The real kicker, though, had been finding who had been leaking information about Anya’s marriage to the press. As it turned out, Chad had been sleeping with a paralegal in his attorney’s office. She’d gotten it into her fool head that Chad actually gave a damn about her, and believed the lie that Anya was out for blood in the divorce, making it hard for
him
to be free to date other women. Thinking she’d been helping, she’d started leaking information to speed up the process. And now, she was out of a job.

But the most satisfying moment had been meeting Chad. The spineless weasel Tiny Dick himself. He hadn’t looked Josiah in the eye when he’d shaken hands. Hadn’t said more than two words the whole time during the meeting with the attorneys. Had barely moved, in fact. Josiah knew the type. He fed on his own power trips, feeling pleased and self-assured when he was the smartest, most dominant one in the room. Being stuck in the conference room with a shark attorney and three oversized Bobcats had put him at a severe disadvantage. He’d caved like a cheap suitcase, agreeing without much pushing to the demands met. His lawyer looked relieved to have done with it. Though he’d been racking up the attorney fees, it had been at the expense of dealing with the spineless weasel Tiny Dick. Now everyone was free.

Except Josiah.

He couldn’t consider himself free when he didn’t have the one person who made him feel whole, complete, weightless. How could he move on? Why would she even begin to consider suggesting that?

Cassie couldn’t tell him where she’d gone. He sensed it was because she didn’t know, and not because she was holding out at the request of her best friend. But even so, he had a feeling Cassie could have figured it out with minimal pushing. She was choosing to stay in the dark. It irritated him, even as he understood her dilemma.

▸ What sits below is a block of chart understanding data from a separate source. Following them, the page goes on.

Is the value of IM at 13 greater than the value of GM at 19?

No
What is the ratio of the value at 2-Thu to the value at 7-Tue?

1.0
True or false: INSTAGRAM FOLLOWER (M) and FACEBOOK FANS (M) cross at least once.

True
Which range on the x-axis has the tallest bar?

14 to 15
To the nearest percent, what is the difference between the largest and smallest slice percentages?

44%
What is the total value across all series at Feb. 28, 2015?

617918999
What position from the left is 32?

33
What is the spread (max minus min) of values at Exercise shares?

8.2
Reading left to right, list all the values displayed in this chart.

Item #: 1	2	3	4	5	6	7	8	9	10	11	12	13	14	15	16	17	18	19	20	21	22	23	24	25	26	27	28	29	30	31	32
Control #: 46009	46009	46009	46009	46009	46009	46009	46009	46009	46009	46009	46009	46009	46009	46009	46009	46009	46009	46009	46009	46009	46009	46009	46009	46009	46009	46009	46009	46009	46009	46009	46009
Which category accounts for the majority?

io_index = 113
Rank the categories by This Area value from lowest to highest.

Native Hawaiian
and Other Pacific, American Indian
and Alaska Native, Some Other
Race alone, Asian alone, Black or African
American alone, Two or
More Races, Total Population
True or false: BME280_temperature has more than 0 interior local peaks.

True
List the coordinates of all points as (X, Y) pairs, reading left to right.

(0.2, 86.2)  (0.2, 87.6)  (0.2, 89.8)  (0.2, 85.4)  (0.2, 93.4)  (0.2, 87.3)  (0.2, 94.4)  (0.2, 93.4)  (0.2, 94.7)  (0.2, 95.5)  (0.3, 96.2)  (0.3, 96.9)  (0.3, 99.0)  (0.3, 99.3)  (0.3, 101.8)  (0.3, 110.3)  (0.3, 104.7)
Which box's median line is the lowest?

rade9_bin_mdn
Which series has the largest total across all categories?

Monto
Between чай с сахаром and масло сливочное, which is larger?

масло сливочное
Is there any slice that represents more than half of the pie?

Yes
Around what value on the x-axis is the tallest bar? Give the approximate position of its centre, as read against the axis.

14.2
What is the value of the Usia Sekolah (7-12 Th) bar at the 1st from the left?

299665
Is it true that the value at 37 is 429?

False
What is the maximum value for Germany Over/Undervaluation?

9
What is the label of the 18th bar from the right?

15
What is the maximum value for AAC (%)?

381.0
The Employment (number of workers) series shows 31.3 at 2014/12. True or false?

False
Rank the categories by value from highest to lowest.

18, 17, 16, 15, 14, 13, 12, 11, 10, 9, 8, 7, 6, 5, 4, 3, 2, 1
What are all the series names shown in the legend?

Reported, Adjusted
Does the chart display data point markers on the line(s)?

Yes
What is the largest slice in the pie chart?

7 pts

“Yo. Josiah.” Trey nudged at his shoulder. “Are you asleep? The coaches are glaring at us. Look alive, man.”

He blinked. “What?”

Stephen sighed. Trey scowled. “We were fine going along with your trip last night. And don’t get me wrong, having a tiny part in being able to get Anya free from that jackass is seriously satisfying.”

Stephen merely cracked his knuckles in response. It had been all Josiah and Trey could do to keep their friend from coming out swinging after having met the ex.

“But you’ve gotta concentrate on the game, man. It’s not going to get any better if you go out there with your head
screwed up and drop the ball . . . literally.”

Trey was right. But how did he keep his head on straight when his heart wasn’t in it?